Kraft: I think this is going to be very slow, tip-toe stuff for brands. All brands worry about losing control, and live is the edgiest form you can get in that respect, because there’s always the danger of things going off in a very different direction than you had hoped. When a brand puts on an event it’s in as controlled an environment as they can possibly pull off. I think it’ll be a while before it is widely adopted.
VC Daily: Does that mean there is a potential advantage for younger brands in using live broadcasting while their established competitors are reluctant to embrace it?
Kraft: I think the smaller start-up brands are definitely going to take more risks and they will try more things, because what they’re looking for is a big hook for growth. That often comes from the edgier kinds of spaces left open precisely because bigger brands don’t want to take the risk.
VC Daily: Moving back to a general video conferencing discussion, where do you think video conferencing technology will evolve to help brands meet their customers’ needs?
Kraft: Looking pretty far into the future, it’s obvious we’re going to get into augmented reality and then virtual reality. The type of interactivity we’re already seeing around tools like shared whiteboarding will eventually supplant the real thing. Add augmented reality to that feature, so that you’re in a shared space with shared whiteboard projections, and I think you have something that makes video conferencing superior. You’ll soon start to see a lot of phone calls go away, and a lot of in-person meetings go away.
VC Daily: And in the short term?
Kraft: I think we just keep seeing the numbers around video conferencing use rise and rise. There are question still lingering around security, people feel like their phone calls are not as secure as they’d like, especially at a corporate level. They are definitely going to be looking for more secure video solutions.
VC Daily: What lessons do you advise your clients to take from the recent failure of high-profile start-ups such as Vine?
Kraft: For me, a lot of the advice is around the idea of just keep experimenting, keep your eyes on what’s going on, and try things out. You will quickly discover what’s going to work for you and what won’t.

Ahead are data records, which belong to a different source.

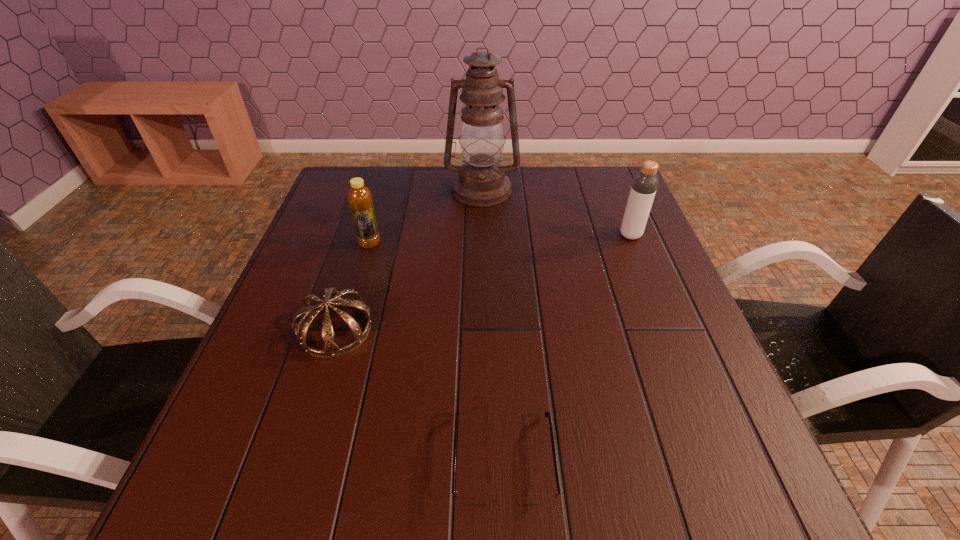
Find the location of `blank area located 0.300m on the front of the left bottle`. blank area located 0.300m on the front of the left bottle is located at coordinates (341, 343).

The width and height of the screenshot is (960, 540). In order to click on free spot located 0.230m on the front of the tiara in this screenshot , I will do `click(290, 477)`.

The height and width of the screenshot is (540, 960). Find the location of `object that is at the far edge`. object that is at the far edge is located at coordinates (481, 182).

Locate an element on the screen. This screenshot has width=960, height=540. object at the near edge is located at coordinates (466, 500).

Identify the location of bottle that is positioned at the left edge. (360, 200).

The width and height of the screenshot is (960, 540). What are the coordinates of `tiara located at the left edge` in the screenshot? It's located at (332, 298).

Locate an element on the screen. object at the right edge is located at coordinates (645, 183).

Find the location of a particular element. This screenshot has width=960, height=540. free region at the far edge of the desktop is located at coordinates (541, 180).

Find the location of a particular element. This screenshot has width=960, height=540. vacant space at the left edge of the desktop is located at coordinates (337, 343).

In the image, there is a desktop. Where is `vacant space at the right edge`? The height and width of the screenshot is (540, 960). vacant space at the right edge is located at coordinates (709, 446).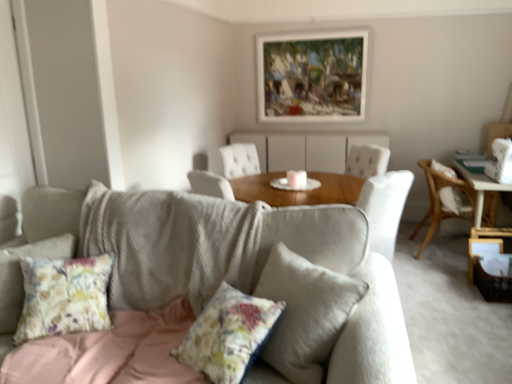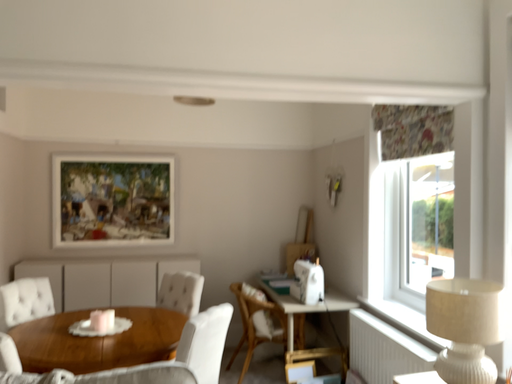
Question: How did the camera likely rotate when shooting the video?

Choices:
 (A) rotated left
 (B) rotated right

Answer: (B)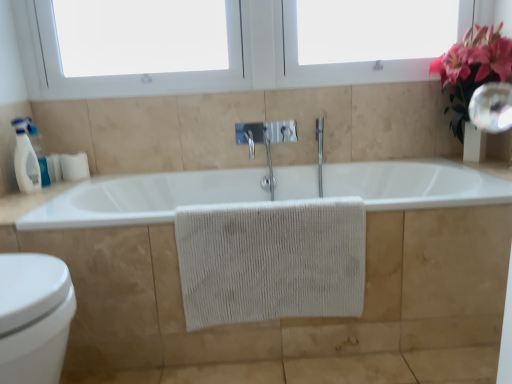
Question: Is white glossy bottle at left wider or thinner than white matte toilet paper at left?

Choices:
 (A) thin
 (B) wide

Answer: (A)

Question: Is white glossy bottle at left spatially inside white matte toilet paper at left, or outside of it?

Choices:
 (A) inside
 (B) outside

Answer: (B)

Question: Estimate the real-world distances between objects in this image. Which object is closer to the clear glass mirror at upper right?

Choices:
 (A) white plastic window at upper center, which is the second window screen in right-to-left order
 (B) white glossy bidet at lower left
 (C) white matte toilet paper at left
 (D) white plastic window screen at upper right, which is counted as the second window screen, starting from the left
 (E) white matte bathtub at center

Answer: (B)

Question: Estimate the real-world distances between objects in this image. Which object is farther from the beige textured towel at center?

Choices:
 (A) white plastic window screen at upper right, which is counted as the second window screen, starting from the left
 (B) clear glass mirror at upper right
 (C) white plastic window at upper center, the first window screen when ordered from left to right
 (D) white matte bathtub at center
 (E) white glossy bidet at lower left

Answer: (A)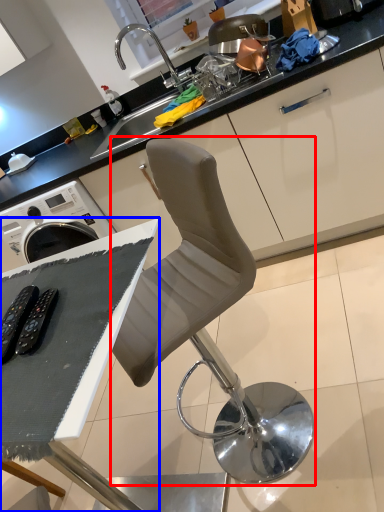
Question: Which object is further to the camera taking this photo, chair (highlighted by a red box) or table (highlighted by a blue box)?

Choices:
 (A) chair
 (B) table

Answer: (A)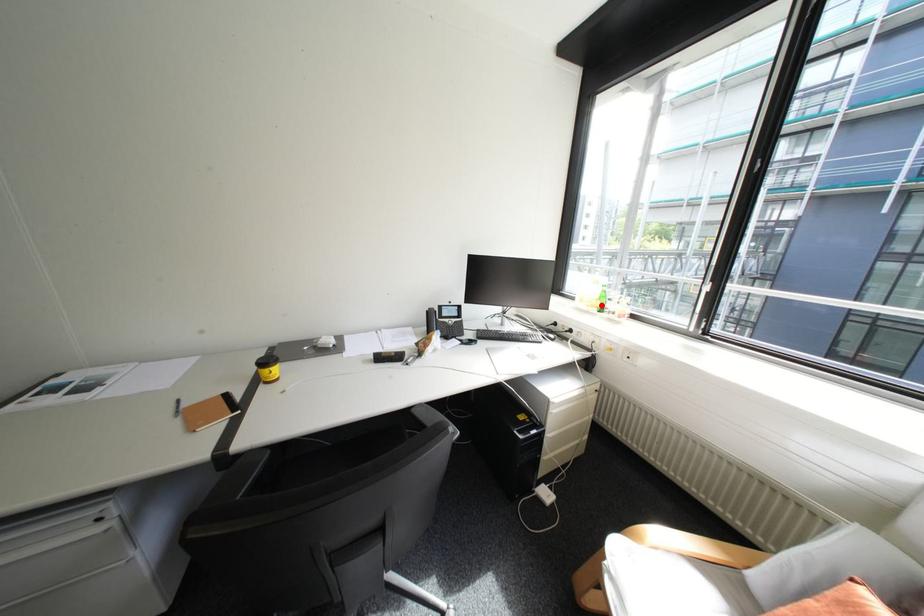
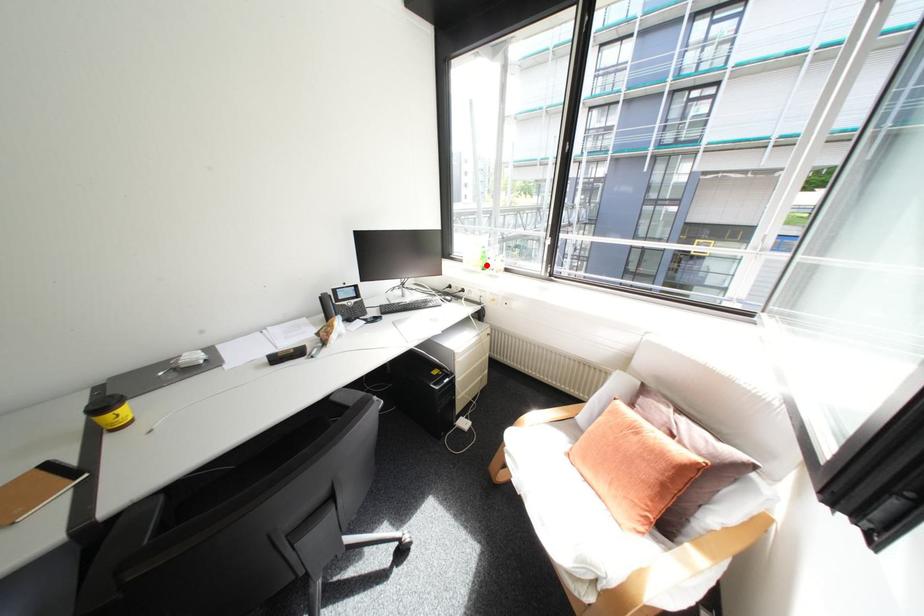
I am providing you with two images of the same scene from different viewpoints. A red point is marked on the first image and another point is marked on the second image. Do the highlighted points in image1 and image2 indicate the same real-world spot?

Yes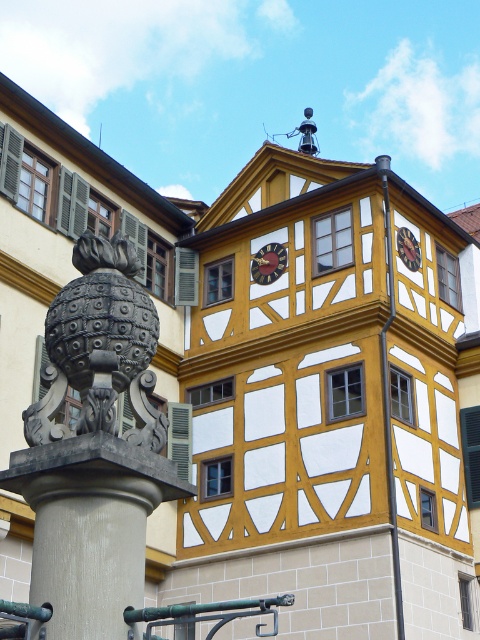
Is point (78, 289) closer to camera compared to point (252, 275)?

Yes, it is.

Which of these two, dark gray stone sphere at left or wooden clock at center, stands taller?

dark gray stone sphere at left is taller.

Who is more distant from viewer, (120, 339) or (282, 259)?

The point (282, 259) is behind.

Find the location of a particular element. This screenshot has width=480, height=640. dark gray stone sphere at left is located at coordinates (99, 348).

Between smooth gray stone column at lower left and wooden clock at center, which one appears on the right side from the viewer's perspective?

wooden clock at center is more to the right.

Does smooth gray stone column at lower left lie in front of wooden clock at center?

That is True.

In order to click on smooth gray stone column at lower left in this screenshot , I will do `click(91, 525)`.

Image resolution: width=480 pixels, height=640 pixels. In order to click on smooth gray stone column at lower left in this screenshot , I will do `click(91, 525)`.

Locate an element on the screen. smooth gray stone column at lower left is located at coordinates (91, 525).

How much distance is there between smooth gray stone column at lower left and dark gray stone sphere at left?

smooth gray stone column at lower left and dark gray stone sphere at left are 1.91 meters apart.

Which is behind, point (104, 451) or point (154, 440)?

The point (154, 440) is behind.

At what (x,y) coordinates should I click in order to perform the action: click on smooth gray stone column at lower left. Please return your answer as a coordinate pair (x, y). The height and width of the screenshot is (640, 480). Looking at the image, I should click on (91, 525).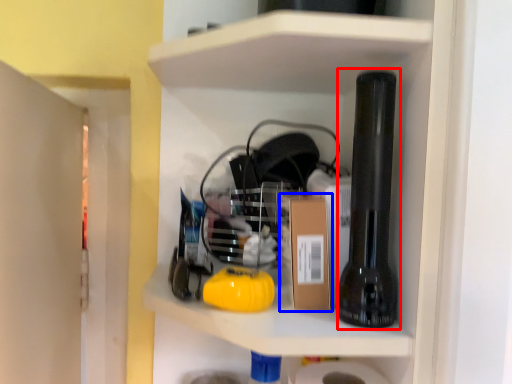
Question: Which point is further to the camera, beer bottle (highlighted by a red box) or cardboard box (highlighted by a blue box)?

Choices:
 (A) beer bottle
 (B) cardboard box

Answer: (B)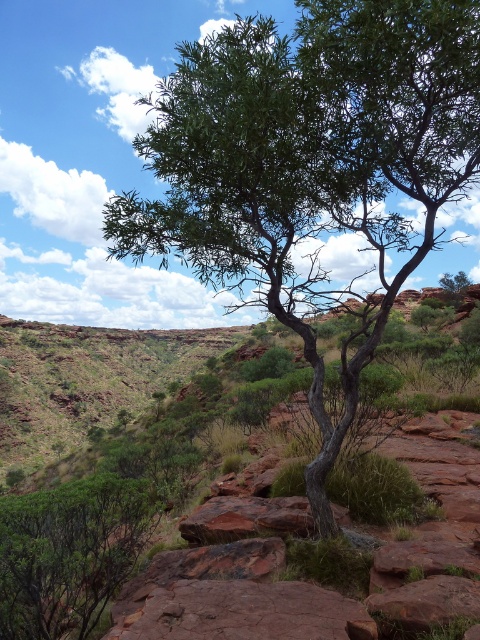
Which is more to the left, green leafy bush at lower left or reddish-brown rock at center?

green leafy bush at lower left

Can you confirm if green leafy bush at lower left is positioned to the left of reddish-brown rock at center?

Correct, you'll find green leafy bush at lower left to the left of reddish-brown rock at center.

This screenshot has width=480, height=640. In order to click on green leafy bush at lower left in this screenshot , I will do `click(70, 554)`.

Is green leafy tree at center to the right of green leafy bush at lower left from the viewer's perspective?

Yes, green leafy tree at center is to the right of green leafy bush at lower left.

How distant is green leafy tree at center from green leafy bush at lower left?

The distance of green leafy tree at center from green leafy bush at lower left is 8.77 meters.

Identify the location of green leafy tree at center. This screenshot has height=640, width=480. (310, 163).

Does green leafy tree at center have a larger size compared to reddish-brown rock at center?

Correct, green leafy tree at center is larger in size than reddish-brown rock at center.

Does green leafy tree at center have a greater height compared to reddish-brown rock at center?

Yes, green leafy tree at center is taller than reddish-brown rock at center.

Is point (242, 228) closer to viewer compared to point (330, 596)?

No, (242, 228) is behind (330, 596).

Locate an element on the screen. This screenshot has width=480, height=640. green leafy tree at center is located at coordinates (310, 163).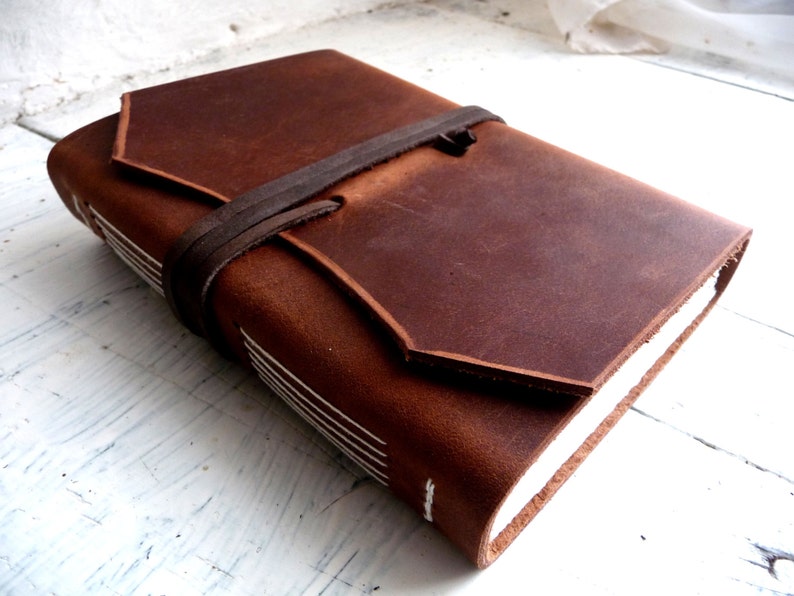
Identify the location of edge of book flap. Image resolution: width=794 pixels, height=596 pixels. (313, 252).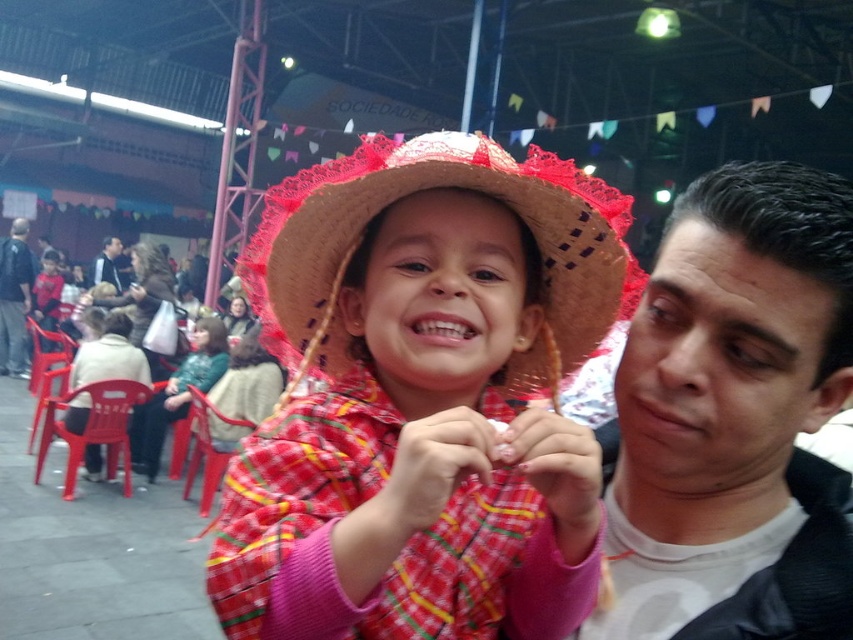
Between straw hat at center and dark blue jeans at left, which one appears on the right side from the viewer's perspective?

Positioned to the right is straw hat at center.

The image size is (853, 640). I want to click on straw hat at center, so click(x=432, y=188).

Which of these two, straw hat at center or dark gray fabric jacket at upper center, stands shorter?

With less height is straw hat at center.

From the picture: Can you confirm if straw hat at center is positioned above dark gray fabric jacket at upper center?

Actually, straw hat at center is below dark gray fabric jacket at upper center.

Is point (376, 150) behind point (112, 248)?

No, it is not.

Identify the location of straw hat at center. The image size is (853, 640). (432, 188).

Does smooth black jacket at right have a larger size compared to dark gray fabric jacket at upper center?

Actually, smooth black jacket at right might be smaller than dark gray fabric jacket at upper center.

Based on the photo, can you confirm if smooth black jacket at right is smaller than dark gray fabric jacket at upper center?

Yes.

This screenshot has height=640, width=853. I want to click on smooth black jacket at right, so click(x=734, y=419).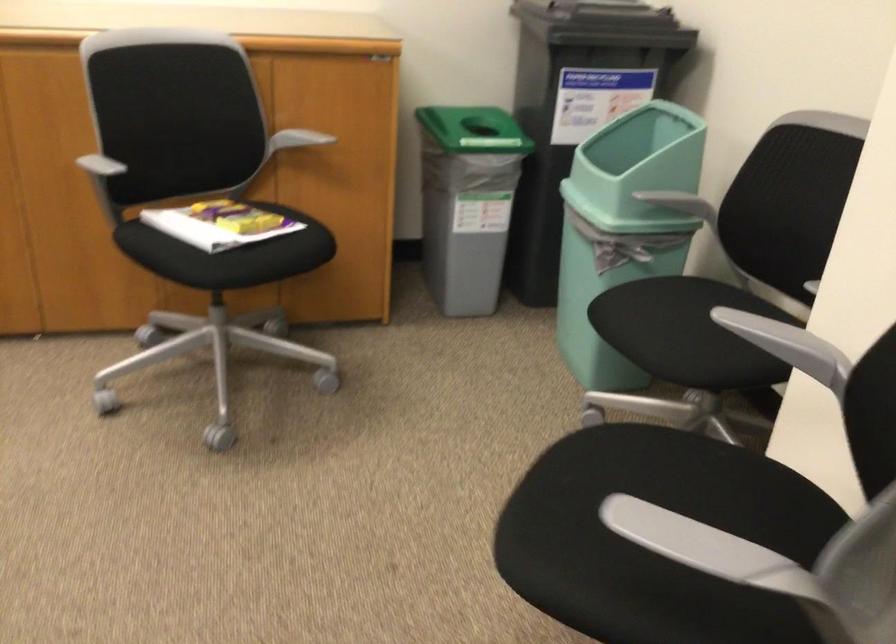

The worst thing is to get really blind to the possibilities of some of these things, because what the past teaches us is that things we may have thought were going to last forever turn out to be just a flash in the pan, and the models that had us thinking “I don’t know how this will last” turn out to be multi-billion-dollar companies.
VC Daily: Along those same lines of experimentation, how will video conferencing shape the way companies use and interact with test audiences in the future?
Kraft: One of the biggest trends we see right now is access. Companies are tiering their customers very specifically, and are rewarding their best and most loyal customers with various forms of inside access. The big social reward is that customers get to be on the inside of the organization and get to meet the key players. It’s a blurring between influencer marketing and loyalty marketing, and one of the key forms of that priority access will be video chat access.
VC Daily: You mentioned influencer marketing—do you think the use of brand ambassadors and social media influencers could become a more efficient alternative to traditional marketing?
Kraft: Currently it is tremendously more efficient. The arithmetic is just so easy. Your influencers let you reach an exponential amount of followers, and you can literally gauge your reach in frequency with those followers in a very predictable way, and know exactly what it is worth. It is well established, though the fees may be a little high, and it works.
VC Daily: So, finally, what is the future for video conferencing as a part of a brand’s overall strategy?
Kraft: In the same way that companies have extended their brands into all sorts of social media they’ve never been in before, video conferencing, especially the bigger group video conferencing, is one of the next frontiers for brand awareness and development.